Eight-Part Bond Issuance Secures Long-Term Funding

Bloomberg, citing insider sources, revealed that the bond issuance will be divided into eight parts, with maturities ranging from 3 to 40 years. For the longest 40-year bonds, the preliminary price guidance shows their yield will be about 2.25 percentage points higher than U.S. Treasury yields.

This issuance is managed by major Wall Street banks including Bank of America, Citigroup, Deutsche Bank, Goldman Sachs, HSBC Holdings, and JPMorgan Chase.

Oracle made it clear in the statement that this bond issuance is a one-time move, intended to cover half of the annual financing plan, providing instant liquidity support for the company and aiming to stabilize investor expectations by securing long-term funding.
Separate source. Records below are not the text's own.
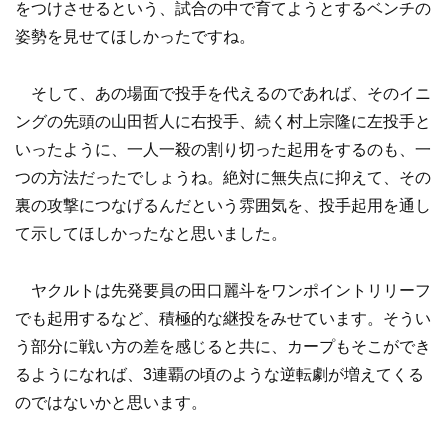
をつけさせるという、試合の中で育てようとするベンチの
姿勢を見せてほしかったですね。
そして、あの場面で投手を代えるのであれば、そのイニ
ングの先頭の山田哲人に右投手、続く村上宗隆に左投手と
いったように、一人一殺の割り切った起用をするのも、一
つの方法だったでしょうね。絶対に無失点に抑えて、その
裏の攻撃につなげるんだという雰囲気を、投手起用を通し
て示してほしかったなと思いました。
ヤクルトは先発要員の田口麗斗をワンポイントリリーフ
でも起用するなど、積極的な継投をみせています。そうい
う部分に戦い方の差を感じると共に、カープもそこができ
るようになれば、3連覇の頃のような逆転劇が増えてくる
のではないかと思います。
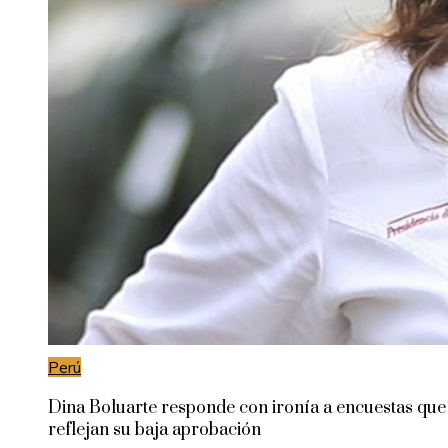
Perú
Dina Boluarte responde con ironía a encuestas que
reflejan su baja aprobación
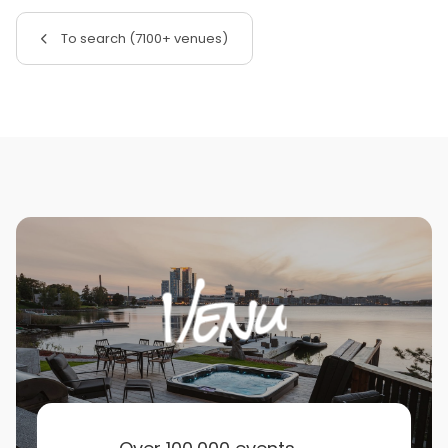
To search (7100+ venues)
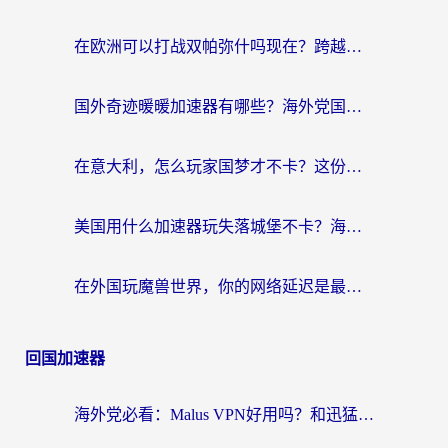
在欧洲可以打战双帕弥什吗现在？跨越延迟墙的实战指南
国外奇迹暖暖加速器有哪些？海外党国服游戏畅玩终极指南（附亲测推荐）
在意大利，怎么玩家国梦才不卡？这份终极加速指南请收好
美国用什么加速器玩失落城堡不卡？海外党亲测有效的国服游戏加速指南
在外国玩魔兽世界，你的网络延迟是最大的敌人
回国加速器
海外党必看：Malus VPN好用吗？和迅猛兔VPN对比哪个回国效果更好？附真实体验与避坑指南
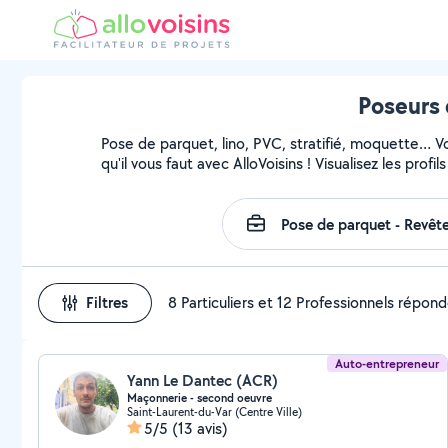
Poseurs 
Pose de parquet, lino, PVC, stratifié, moquette… 
qu'il vous faut avec AlloVoisins ! Visualisez les pro
Filtres
8 Particuliers et 12 Professionnels répon
Auto-entrepreneur
Yann Le Dantec (ACR)
Maçonnerie - second oeuvre
Saint-Laurent-du-Var (Centre Ville)
5/5
(13 avis)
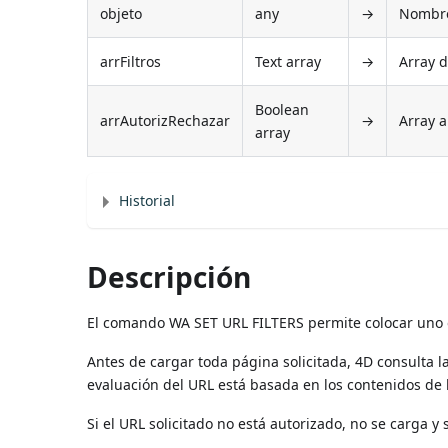
objeto
any
→
Nombre 
arrFiltros
Text array
→
Array d
Boolean
arrAutorizRechazar
→
Array a
array
Historial
Descripción
El comando WA SET URL FILTERS permite colocar uno 
Antes de cargar toda página solicitada, 4D consulta la l
evaluación del URL está basada en los contenidos de 
Si el URL solicitado no está autorizado, no se carga y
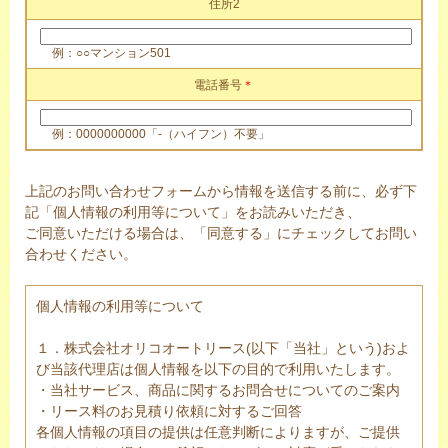
住所2
例：○○マンション501
電話番号
＊
例：0000000000「-（ハイフン）不要」
上記のお問い合わせフォームから情報を送信する前に、必ず下
記「個人情報の利用等について」をお読みいただき、
ご同意いただける場合は、「同意する」にチェックしてお問い
合わせください。
個人情報の利用等について
１．株式会社オリコオートリース(以下「当社」という)およ
び当該代理店は個人情報を以下の目的で利用いたします。
・当社サービス、商品に関するお問合せについてのご案内
・リース料のお見積り依頼に対するご回答
各個人情報の項目の提供は任意判断によりますが、ご提供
Aggressive Expansion to Meet AI Giants' Needs

The core driving force behind Oracle’s massive fundraising stems from the explosive growth demand for its cloud infrastructure business. The company is attempting to transform from a traditional database software supplier into a heavy-asset cloud infrastructure giant, vying to compete with Amazon AWS and Microsoft Azure.
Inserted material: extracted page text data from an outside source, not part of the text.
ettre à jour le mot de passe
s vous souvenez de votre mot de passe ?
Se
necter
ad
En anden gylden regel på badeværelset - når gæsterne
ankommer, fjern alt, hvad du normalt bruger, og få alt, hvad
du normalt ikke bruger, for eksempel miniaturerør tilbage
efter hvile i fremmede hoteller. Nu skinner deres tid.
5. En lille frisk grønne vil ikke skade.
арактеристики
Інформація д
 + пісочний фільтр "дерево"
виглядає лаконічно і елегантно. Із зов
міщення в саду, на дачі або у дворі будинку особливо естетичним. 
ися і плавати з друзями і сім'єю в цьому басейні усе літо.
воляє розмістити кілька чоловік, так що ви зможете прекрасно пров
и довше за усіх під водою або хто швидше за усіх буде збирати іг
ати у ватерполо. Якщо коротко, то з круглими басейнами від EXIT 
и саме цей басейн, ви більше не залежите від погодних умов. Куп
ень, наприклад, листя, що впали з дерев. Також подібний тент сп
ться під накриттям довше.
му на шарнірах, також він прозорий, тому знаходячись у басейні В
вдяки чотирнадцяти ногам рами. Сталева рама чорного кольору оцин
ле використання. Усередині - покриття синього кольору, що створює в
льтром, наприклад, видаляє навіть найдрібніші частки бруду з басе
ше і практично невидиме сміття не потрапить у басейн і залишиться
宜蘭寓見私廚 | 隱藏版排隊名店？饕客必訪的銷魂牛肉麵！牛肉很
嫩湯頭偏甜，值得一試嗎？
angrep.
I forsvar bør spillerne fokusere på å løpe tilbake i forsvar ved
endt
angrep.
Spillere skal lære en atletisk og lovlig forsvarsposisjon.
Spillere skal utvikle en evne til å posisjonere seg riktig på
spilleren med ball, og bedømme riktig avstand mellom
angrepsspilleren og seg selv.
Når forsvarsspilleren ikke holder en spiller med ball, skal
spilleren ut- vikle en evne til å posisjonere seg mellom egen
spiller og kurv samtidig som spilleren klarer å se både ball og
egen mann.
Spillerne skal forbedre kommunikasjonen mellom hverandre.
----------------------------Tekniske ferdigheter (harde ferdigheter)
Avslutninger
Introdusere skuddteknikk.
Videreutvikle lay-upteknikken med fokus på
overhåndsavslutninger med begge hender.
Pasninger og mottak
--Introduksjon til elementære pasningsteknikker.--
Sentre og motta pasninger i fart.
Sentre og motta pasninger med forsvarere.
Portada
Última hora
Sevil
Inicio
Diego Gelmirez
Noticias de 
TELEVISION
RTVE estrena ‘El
According to Bloomberg, the funds raised will be used specifically to build additional data center capacity to meet the needs of enormous contracts signed by key clients including AMD, Meta Platforms, Nvidia, OpenAI, TikTok, and xAI.
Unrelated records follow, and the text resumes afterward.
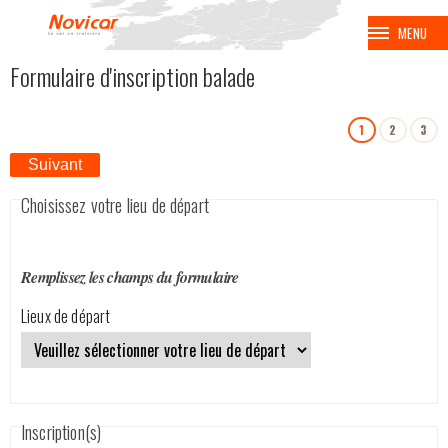
MENU
Formulaire d'inscription balade
BALADES
1
2
3
VOYAGES
Suivant
CROISIÈRES
Choisissez votre lieu de départ
BALNÉAIRES
Remplissez les champs du formulaire
AVION
Lieux de départ
EUROPA PARK
COUPE SPENGLER
Inscription(s)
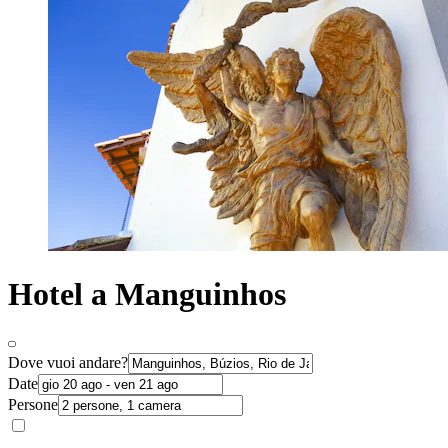
Hotel a Manguinhos
Dove vuoi andare?
Date
Persone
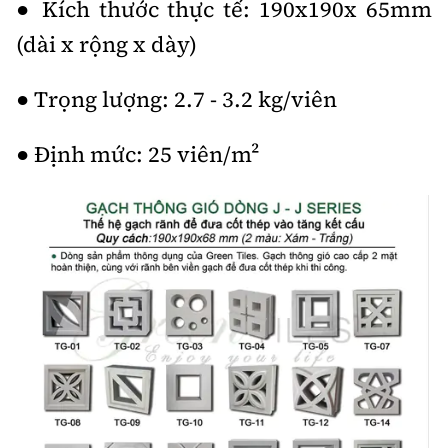
● Kích thước thực tế: 190x190x 65mm
(dài x rộng x dày)
● Trọng lượng: 2.7 - 3.2 kg/viên
● Định mức: 25 viên/m²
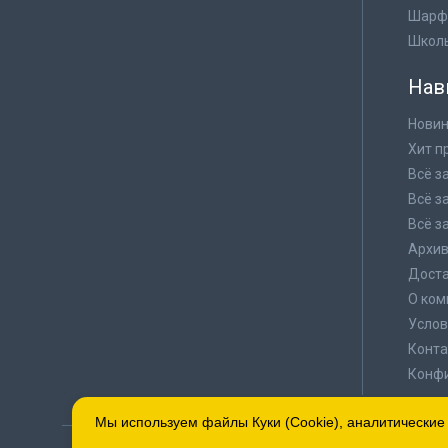
Шарф
Школ
Нав
Новин
Хит п
Всё з
Всё з
Всё з
Архи
Доста
О ком
Услов
Конта
Конф
Мы используем файлы Куки (Cookie), аналитические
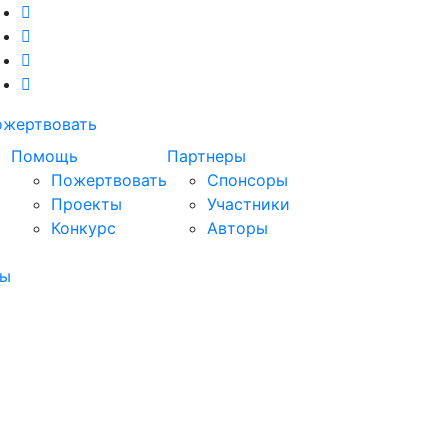
ожертвовать
Помощь
Партнеры
Пожертвовать
Спонсоры
Проекты
Участники
Конкурс
Авторы
ры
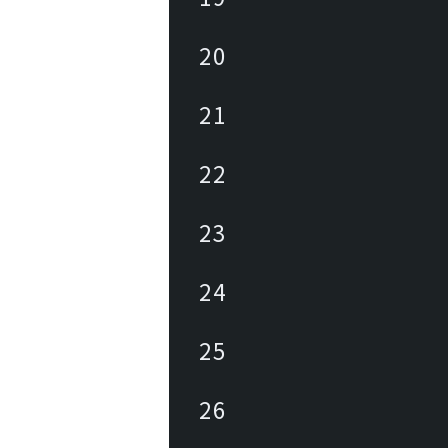
20
21
22
23
24
25
26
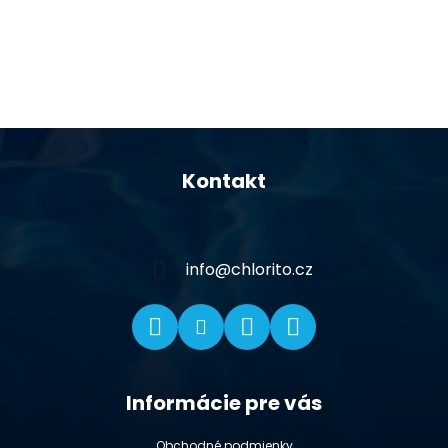
Z
á
Kontakt
p
ä
t
i
info
@
chlorito.cz
e
Informácie pre vás
Obchodné podmienky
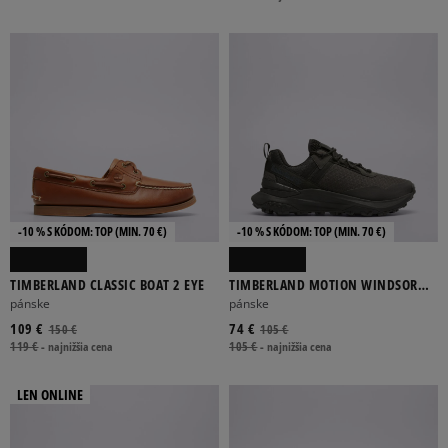
BÉŽOVÁ
BIELA
BORDOVÁ
ČERVENÁ
ČIERNA
Viac
FILTROVAŤ PRODUKTY
ODSTRÁNIŤ VYBRANÉ
-10 % S KÓDOM: TOP (MIN. 70 €)
-10 % S KÓDOM: TOP (MIN. 70 €)
TIMBERLAND CLASSIC BOAT 2 EYE
TIMBERLAND MOTION WINDSOR
LOW LACE SNEAKER
pánske
pánske
109 €
74 €
150 €
105 €
119 €
-
najnižšia cena
105 €
-
najnižšia cena
LEN ONLINE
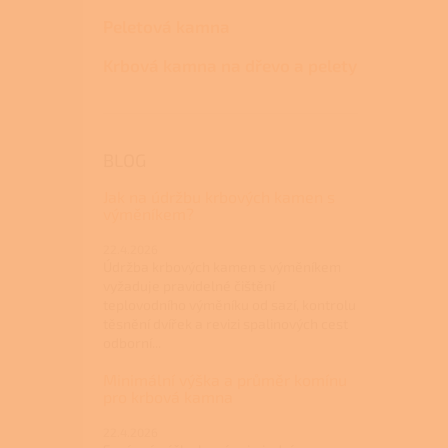
Peletová kamna
Krbová kamna na dřevo a pelety
BLOG
Jak na údržbu krbových kamen s
výměníkem?
22.4.2026
Údržba krbových kamen s výměníkem
vyžaduje pravidelné čištění
teplovodního výměníku od sazí, kontrolu
těsnění dvířek a revizi spalinových cest
odborní...
Minimální výška a průměr komínu
pro krbová kamna
22.4.2026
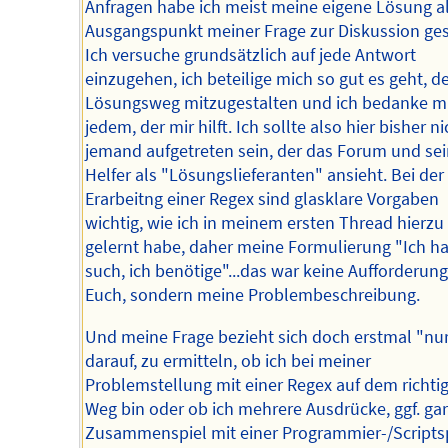
Anfragen habe ich meist meine eigene Lösung a
Ausgangspunkt meiner Frage zur Diskussion gest
Ich versuche grundsätzlich auf jede Antwort
einzugehen, ich beteilige mich so gut es geht, d
Lösungsweg mitzugestalten und ich bedanke mi
jedem, der mir hilft. Ich sollte also hier bisher ni
jemand aufgetreten sein, der das Forum und se
Helfer als "Lösungslieferanten" ansieht. Bei der
Erarbeitng einer Regex sind glasklare Vorgaben
wichtig, wie ich in meinem ersten Thread hierzu
gelernt habe, daher meine Formulierung "Ich ha
such, ich benötige"...das war keine Aufforderung
Euch, sondern meine Problembeschreibung.
Und meine Frage bezieht sich doch erstmal "nu
darauf, zu ermitteln, ob ich bei meiner
Problemstellung mit einer Regex auf dem richti
Weg bin oder ob ich mehrere Ausdrücke, ggf. gar
Zusammenspiel mit einer Programmier-/Scripts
In particular, the partnership with OpenAI has become a significant driver of Oracle’s capital expenditures. To fulfill the contract, Oracle needs to purchase tens of thousands of expensive GPU chips and build supporting facilities. This change in business model has forced Oracle to shift from a “light-asset” model to a capital-intensive “heavy-asset” model.

“Bonds and Equity Twin Approach” Financing Mix

To balance the debt burden, Oracle has designed a diversified financing structure. In addition to the above-mentioned $20 billion to $25 billion bond issuance, the remaining funds will come from equity financing.

Media reports state the equity financing portion includes mandatory convertible preferred securities, as well as a market equity program as large as $20 billion. Bloomberg Intelligence analysis points out that although this hybrid financing plan has somewhat alleviated market concerns about funding sources and clarified the funding path for data center construction, it has not fully resolved investor worries over long-term returns.

Wall Street Concerns and Short Seller Warnings

Although the pre-market stock price rise reflects short-term optimism about the financing plan materializing, doubts remain. Well-known short seller Michael Burry recently disclosed that he is shorting Oracle, criticizing its “unnecessary heavy-asset expansion.” He believes Oracle lacks the core business moat of other tech giants and has extremely low tolerance in its financial structure; if AI demand falls short of expectations, the company will face enormous risks.

Additionally, according to Bloomberg citing TD Cowen’s analysis, due to concerns over Oracle’s financing ability, some banks had previously tightened loan support for its data center projects, which may be the direct reason forcing Oracle into large-scale financing in the bond and equity markets.

Analysts note that while the financing plan temporarily eases the risk of running out of liquidity, Oracle’s free cash flow has turned negative and this situation may persist for years. The focus in the market is on whether loss-making startup clients like OpenAI can afford to pay contract bills worth hundreds of billions of dollars over the long term—this will determine the ultimate outcome of Oracle’s high-stakes gamble.